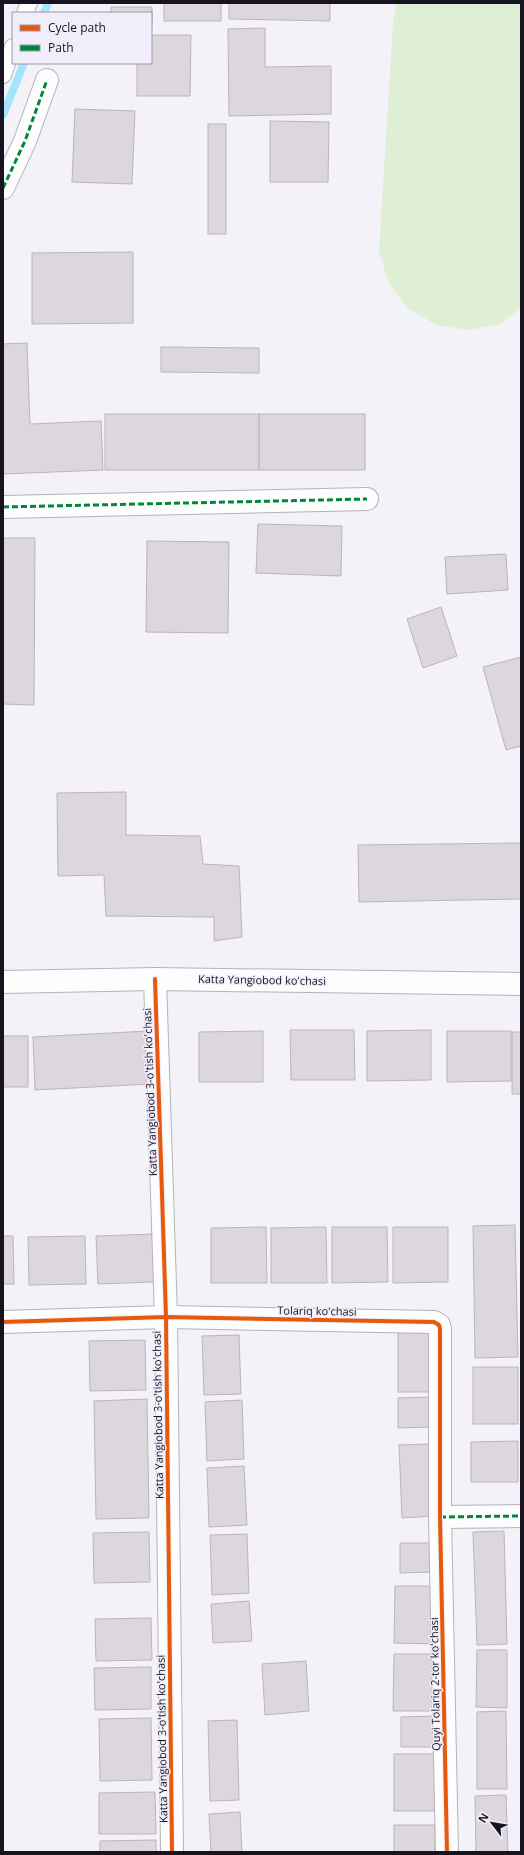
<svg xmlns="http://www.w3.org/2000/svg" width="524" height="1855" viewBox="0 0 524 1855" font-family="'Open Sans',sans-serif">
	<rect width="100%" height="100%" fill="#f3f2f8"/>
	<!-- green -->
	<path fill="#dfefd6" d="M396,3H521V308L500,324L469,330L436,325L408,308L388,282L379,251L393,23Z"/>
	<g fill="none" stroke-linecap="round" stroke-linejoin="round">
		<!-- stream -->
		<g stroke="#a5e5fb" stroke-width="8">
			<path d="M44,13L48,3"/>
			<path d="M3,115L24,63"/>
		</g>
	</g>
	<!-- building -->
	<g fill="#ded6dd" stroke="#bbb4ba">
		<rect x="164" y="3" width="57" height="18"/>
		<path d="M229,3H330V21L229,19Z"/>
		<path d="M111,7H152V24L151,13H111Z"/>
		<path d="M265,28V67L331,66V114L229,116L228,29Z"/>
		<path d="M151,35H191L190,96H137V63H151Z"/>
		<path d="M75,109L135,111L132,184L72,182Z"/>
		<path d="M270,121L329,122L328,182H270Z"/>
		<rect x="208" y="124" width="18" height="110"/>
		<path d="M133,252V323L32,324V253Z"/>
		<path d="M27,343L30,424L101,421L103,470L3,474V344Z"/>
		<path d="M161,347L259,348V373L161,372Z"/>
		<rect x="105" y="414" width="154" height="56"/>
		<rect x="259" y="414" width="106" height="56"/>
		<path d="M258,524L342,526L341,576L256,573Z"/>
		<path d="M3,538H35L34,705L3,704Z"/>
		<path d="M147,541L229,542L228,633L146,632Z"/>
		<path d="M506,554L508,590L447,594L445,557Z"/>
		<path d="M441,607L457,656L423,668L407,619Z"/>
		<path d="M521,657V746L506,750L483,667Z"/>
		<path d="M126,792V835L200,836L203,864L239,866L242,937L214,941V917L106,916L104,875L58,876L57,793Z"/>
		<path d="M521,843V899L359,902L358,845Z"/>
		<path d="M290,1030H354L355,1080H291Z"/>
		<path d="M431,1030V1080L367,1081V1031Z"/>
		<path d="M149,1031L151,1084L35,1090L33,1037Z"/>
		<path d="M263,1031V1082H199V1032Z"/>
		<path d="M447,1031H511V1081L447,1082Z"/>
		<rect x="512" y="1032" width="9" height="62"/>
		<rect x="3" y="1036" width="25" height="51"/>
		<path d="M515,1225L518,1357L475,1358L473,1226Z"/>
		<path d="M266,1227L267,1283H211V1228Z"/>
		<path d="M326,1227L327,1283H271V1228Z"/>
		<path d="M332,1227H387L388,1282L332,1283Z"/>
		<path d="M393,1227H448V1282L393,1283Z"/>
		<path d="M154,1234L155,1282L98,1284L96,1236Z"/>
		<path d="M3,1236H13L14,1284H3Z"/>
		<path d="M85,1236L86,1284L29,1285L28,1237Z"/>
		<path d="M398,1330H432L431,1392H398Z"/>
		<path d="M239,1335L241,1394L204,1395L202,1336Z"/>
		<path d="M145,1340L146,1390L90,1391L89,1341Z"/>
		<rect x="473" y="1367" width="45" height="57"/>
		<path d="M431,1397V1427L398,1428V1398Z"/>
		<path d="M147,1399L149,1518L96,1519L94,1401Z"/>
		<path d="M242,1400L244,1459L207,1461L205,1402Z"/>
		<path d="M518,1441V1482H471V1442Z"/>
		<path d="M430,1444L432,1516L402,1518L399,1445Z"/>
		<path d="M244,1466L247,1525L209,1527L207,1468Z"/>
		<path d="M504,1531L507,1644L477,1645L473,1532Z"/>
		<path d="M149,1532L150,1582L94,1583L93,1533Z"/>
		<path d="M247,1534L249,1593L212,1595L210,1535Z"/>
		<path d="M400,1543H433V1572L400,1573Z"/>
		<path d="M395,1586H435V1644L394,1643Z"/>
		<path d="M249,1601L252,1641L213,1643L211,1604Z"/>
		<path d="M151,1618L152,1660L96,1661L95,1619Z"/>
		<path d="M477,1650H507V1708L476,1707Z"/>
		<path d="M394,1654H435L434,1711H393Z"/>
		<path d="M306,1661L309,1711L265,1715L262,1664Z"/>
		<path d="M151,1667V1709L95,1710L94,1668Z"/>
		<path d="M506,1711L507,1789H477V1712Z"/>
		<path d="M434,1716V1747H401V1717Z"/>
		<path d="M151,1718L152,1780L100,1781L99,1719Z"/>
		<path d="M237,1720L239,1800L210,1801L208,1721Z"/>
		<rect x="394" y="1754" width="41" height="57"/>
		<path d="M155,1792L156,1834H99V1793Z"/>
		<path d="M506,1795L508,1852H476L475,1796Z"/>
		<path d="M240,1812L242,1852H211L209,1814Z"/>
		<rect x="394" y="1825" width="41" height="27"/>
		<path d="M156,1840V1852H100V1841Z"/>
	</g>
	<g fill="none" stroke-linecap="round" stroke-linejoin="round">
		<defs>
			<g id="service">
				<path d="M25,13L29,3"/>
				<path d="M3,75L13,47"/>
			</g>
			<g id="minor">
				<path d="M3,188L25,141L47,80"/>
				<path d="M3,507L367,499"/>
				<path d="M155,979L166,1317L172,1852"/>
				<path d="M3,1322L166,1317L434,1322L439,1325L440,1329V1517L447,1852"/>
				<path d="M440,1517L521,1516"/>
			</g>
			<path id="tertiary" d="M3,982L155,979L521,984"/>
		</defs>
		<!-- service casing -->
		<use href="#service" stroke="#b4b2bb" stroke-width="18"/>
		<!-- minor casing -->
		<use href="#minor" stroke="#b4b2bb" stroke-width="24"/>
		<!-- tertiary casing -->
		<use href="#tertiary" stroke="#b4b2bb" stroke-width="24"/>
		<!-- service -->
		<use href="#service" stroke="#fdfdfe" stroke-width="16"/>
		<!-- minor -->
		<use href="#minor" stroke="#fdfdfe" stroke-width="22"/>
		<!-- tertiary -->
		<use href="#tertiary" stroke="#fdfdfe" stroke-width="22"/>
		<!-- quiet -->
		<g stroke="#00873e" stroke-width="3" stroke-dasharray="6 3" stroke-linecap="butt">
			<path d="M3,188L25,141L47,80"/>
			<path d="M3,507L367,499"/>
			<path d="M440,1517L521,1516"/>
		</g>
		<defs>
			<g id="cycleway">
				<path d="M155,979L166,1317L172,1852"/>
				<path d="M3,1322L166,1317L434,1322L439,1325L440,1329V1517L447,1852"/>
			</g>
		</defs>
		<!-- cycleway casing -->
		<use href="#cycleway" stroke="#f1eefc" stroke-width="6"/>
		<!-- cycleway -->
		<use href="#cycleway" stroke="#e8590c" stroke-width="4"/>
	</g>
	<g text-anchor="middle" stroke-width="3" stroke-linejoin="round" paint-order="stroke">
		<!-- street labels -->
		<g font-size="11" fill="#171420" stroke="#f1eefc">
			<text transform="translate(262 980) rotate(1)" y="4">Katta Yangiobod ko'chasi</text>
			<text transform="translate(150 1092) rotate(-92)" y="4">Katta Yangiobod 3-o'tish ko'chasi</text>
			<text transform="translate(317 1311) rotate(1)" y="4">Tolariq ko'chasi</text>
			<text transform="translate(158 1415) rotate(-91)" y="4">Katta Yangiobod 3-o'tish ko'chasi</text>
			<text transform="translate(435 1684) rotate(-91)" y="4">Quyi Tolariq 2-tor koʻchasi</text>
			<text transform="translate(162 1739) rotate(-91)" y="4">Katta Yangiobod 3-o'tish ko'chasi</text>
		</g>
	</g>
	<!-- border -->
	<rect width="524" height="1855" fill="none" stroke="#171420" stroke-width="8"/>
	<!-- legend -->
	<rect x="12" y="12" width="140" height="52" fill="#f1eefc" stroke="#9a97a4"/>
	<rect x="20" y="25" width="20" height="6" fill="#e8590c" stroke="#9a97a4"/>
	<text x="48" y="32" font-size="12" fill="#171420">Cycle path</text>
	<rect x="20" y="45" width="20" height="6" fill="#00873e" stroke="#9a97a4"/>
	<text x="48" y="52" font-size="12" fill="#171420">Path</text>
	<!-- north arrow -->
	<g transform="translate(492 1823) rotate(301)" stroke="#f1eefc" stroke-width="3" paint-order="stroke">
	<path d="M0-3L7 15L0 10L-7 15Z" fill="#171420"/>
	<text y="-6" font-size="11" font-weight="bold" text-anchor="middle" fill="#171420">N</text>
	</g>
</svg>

* * *

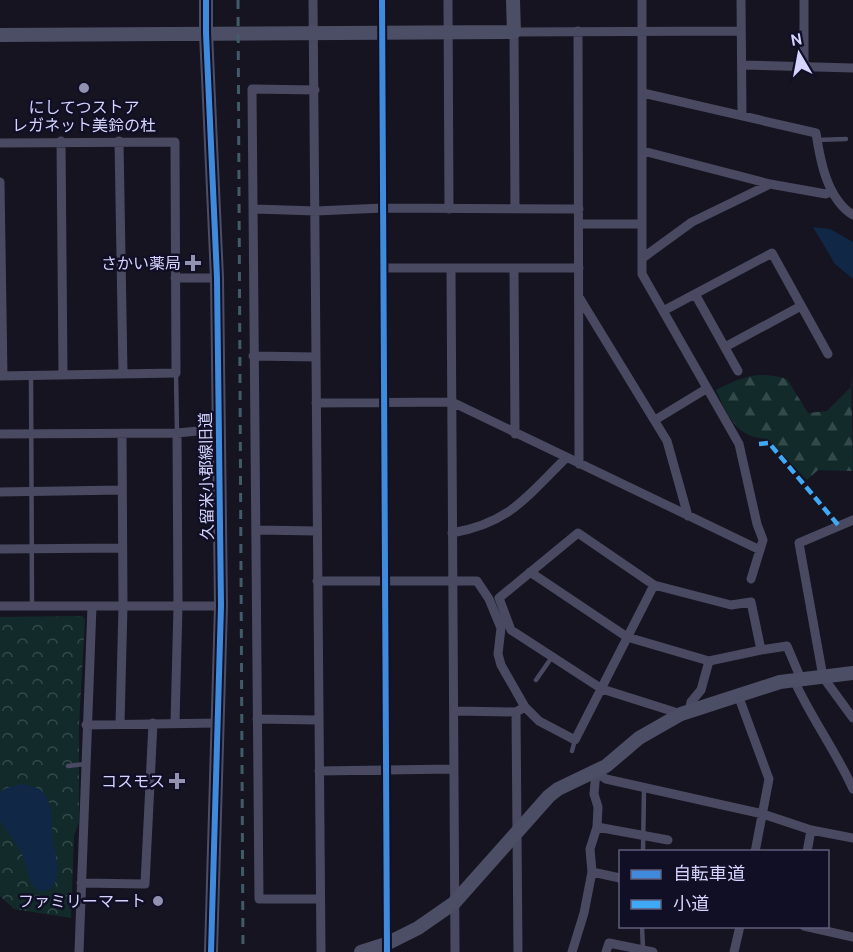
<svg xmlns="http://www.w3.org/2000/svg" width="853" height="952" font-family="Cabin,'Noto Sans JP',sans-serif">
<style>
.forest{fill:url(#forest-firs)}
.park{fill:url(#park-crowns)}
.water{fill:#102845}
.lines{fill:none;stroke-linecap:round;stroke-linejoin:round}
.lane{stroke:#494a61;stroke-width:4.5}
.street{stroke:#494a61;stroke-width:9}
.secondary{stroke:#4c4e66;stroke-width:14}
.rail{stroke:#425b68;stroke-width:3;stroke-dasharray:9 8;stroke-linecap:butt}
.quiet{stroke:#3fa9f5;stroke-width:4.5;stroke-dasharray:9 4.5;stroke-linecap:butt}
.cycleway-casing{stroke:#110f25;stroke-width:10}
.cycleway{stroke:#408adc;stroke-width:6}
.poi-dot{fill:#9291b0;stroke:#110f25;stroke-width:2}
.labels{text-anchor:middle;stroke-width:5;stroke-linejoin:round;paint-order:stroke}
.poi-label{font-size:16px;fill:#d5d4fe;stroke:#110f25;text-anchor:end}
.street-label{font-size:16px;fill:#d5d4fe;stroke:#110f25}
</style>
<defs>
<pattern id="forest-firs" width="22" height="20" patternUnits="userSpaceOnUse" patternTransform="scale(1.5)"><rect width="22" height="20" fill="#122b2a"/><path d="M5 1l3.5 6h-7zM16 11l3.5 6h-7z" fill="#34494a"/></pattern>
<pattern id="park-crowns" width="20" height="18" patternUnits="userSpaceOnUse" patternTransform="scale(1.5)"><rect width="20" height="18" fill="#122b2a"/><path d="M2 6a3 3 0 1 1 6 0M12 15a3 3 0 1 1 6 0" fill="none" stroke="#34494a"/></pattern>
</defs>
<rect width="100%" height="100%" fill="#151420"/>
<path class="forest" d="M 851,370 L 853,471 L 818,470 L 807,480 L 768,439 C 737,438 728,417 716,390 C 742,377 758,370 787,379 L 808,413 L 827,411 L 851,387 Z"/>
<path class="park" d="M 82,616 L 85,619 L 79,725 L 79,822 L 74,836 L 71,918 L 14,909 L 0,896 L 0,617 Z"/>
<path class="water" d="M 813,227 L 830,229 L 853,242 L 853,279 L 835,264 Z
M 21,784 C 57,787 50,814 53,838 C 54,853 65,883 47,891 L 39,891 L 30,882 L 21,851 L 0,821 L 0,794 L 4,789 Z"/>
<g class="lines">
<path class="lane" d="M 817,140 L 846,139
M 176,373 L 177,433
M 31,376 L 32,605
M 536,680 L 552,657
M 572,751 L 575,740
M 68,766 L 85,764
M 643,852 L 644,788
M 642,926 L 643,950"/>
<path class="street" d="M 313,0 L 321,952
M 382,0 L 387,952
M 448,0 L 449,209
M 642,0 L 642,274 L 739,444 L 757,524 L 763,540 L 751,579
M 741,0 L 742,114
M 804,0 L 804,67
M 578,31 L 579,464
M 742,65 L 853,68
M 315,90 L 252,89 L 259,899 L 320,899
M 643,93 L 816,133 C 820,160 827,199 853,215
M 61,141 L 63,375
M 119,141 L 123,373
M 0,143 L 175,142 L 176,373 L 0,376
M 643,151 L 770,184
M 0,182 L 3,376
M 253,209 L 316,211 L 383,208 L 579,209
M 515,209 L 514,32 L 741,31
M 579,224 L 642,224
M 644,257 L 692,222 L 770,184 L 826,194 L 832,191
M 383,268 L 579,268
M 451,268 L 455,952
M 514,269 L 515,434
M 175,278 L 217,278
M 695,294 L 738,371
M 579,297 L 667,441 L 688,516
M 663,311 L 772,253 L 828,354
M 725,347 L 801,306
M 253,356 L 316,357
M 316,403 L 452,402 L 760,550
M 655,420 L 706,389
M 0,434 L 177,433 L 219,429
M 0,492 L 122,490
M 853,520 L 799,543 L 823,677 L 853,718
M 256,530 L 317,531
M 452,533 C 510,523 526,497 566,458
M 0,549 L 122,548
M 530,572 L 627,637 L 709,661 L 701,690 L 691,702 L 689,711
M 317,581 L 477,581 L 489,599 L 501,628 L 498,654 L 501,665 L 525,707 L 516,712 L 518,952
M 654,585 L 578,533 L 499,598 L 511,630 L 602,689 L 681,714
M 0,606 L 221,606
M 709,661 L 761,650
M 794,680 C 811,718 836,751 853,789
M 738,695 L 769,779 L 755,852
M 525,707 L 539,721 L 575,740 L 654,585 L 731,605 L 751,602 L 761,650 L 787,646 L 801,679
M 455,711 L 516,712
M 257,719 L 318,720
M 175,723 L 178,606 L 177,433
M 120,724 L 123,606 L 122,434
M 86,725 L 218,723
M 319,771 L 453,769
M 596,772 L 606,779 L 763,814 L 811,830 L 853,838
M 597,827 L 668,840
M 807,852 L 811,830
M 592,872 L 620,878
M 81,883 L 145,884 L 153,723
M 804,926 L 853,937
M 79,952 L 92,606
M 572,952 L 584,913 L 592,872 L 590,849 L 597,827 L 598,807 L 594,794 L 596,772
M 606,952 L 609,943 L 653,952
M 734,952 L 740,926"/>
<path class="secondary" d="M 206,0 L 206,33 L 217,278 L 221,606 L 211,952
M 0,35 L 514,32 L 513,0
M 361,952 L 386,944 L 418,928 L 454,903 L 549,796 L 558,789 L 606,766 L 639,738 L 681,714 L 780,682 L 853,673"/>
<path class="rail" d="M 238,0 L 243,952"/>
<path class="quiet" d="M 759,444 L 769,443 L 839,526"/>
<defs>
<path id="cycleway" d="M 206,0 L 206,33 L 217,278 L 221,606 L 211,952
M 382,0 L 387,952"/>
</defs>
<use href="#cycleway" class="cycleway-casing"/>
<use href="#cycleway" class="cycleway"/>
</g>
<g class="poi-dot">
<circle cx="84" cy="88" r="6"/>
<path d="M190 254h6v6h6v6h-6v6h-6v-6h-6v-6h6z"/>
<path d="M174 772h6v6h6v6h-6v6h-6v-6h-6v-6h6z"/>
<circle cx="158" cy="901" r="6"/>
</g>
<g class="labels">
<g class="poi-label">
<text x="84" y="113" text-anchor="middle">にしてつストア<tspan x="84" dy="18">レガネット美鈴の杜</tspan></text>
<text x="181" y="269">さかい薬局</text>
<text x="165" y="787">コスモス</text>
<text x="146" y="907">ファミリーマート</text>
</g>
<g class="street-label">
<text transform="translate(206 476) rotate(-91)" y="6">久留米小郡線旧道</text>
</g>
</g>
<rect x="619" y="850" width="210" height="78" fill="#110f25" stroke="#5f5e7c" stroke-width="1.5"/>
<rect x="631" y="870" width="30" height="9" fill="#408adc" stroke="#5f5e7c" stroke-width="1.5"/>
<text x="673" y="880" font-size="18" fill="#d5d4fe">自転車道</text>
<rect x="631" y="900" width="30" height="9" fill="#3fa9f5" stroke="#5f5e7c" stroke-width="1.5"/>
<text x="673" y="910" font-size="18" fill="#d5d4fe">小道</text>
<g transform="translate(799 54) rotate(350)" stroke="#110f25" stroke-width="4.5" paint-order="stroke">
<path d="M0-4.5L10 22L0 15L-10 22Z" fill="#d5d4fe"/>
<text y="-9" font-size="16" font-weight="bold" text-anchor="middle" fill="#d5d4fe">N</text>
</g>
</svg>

---

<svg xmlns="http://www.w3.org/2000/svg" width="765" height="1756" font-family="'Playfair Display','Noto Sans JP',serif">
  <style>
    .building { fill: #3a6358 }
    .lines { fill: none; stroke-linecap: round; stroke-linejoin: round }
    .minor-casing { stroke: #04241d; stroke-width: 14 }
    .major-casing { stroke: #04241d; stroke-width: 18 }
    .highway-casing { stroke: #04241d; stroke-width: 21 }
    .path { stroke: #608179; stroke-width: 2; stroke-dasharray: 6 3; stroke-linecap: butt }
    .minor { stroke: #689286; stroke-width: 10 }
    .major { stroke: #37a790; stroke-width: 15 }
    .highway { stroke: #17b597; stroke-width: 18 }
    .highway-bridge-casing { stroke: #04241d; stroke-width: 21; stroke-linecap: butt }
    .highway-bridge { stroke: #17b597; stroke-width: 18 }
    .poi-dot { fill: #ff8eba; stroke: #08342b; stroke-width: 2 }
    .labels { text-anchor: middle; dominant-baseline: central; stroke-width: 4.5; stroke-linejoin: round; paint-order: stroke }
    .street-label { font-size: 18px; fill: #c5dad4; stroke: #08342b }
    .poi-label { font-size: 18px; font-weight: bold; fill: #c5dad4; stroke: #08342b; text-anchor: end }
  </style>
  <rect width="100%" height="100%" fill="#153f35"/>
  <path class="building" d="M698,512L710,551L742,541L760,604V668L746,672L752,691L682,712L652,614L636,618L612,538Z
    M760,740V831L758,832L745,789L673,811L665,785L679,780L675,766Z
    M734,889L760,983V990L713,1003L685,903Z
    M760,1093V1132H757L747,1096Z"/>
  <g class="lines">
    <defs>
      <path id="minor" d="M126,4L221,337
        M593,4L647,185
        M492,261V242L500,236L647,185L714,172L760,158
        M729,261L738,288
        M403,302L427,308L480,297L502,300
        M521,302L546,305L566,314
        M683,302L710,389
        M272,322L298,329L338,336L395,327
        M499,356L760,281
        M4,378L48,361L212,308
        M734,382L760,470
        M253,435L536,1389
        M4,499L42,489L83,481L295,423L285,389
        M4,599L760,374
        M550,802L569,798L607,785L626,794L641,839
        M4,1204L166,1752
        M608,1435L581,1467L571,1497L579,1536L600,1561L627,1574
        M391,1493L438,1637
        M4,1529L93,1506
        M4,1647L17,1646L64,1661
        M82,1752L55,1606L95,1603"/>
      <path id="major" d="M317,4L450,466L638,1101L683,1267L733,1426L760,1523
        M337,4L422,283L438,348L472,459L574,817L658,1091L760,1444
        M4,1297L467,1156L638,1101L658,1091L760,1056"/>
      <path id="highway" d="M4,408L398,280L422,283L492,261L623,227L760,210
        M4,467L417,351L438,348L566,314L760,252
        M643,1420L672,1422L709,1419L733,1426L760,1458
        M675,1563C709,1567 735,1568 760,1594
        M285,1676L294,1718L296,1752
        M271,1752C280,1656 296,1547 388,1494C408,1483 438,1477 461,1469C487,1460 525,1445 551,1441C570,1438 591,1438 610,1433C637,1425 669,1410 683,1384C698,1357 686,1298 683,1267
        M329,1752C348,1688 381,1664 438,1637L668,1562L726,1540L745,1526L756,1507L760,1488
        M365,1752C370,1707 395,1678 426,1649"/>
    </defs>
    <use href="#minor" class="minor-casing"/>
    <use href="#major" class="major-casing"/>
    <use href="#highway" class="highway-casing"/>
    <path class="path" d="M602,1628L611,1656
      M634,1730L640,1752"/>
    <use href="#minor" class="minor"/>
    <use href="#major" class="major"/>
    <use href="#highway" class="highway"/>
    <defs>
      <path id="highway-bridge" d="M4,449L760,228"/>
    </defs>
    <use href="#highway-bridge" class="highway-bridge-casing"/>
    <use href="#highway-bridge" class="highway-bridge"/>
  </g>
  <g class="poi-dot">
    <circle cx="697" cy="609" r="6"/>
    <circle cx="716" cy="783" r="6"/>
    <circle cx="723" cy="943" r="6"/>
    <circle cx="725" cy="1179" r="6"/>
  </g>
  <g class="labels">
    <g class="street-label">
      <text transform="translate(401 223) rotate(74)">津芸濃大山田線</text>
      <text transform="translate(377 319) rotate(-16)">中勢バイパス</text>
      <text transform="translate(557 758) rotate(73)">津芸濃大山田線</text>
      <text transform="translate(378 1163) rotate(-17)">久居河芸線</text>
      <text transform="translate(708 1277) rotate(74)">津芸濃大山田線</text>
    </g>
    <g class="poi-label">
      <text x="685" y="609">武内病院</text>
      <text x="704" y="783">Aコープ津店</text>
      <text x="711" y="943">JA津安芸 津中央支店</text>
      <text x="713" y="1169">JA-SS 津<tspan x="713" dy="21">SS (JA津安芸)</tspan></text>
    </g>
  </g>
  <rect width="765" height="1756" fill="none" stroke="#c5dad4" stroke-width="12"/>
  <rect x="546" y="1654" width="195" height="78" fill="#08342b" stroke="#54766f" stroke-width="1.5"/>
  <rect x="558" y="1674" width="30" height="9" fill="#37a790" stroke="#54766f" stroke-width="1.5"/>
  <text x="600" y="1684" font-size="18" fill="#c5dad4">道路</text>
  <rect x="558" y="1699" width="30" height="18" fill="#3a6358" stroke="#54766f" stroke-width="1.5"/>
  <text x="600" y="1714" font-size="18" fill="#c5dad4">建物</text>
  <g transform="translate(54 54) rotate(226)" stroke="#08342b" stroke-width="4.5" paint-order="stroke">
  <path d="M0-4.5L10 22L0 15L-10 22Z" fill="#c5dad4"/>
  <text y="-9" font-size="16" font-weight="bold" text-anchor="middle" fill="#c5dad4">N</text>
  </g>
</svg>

**Instructions to follow:** Each line above where the word "lines" occurs should be returned in full.

**Final answer:**
.lines{fill:none;stroke-linecap:round;stroke-linejoin:round}
<g class="lines">
    .lines { fill: none; stroke-linecap: round; stroke-linejoin: round }
  <g class="lines">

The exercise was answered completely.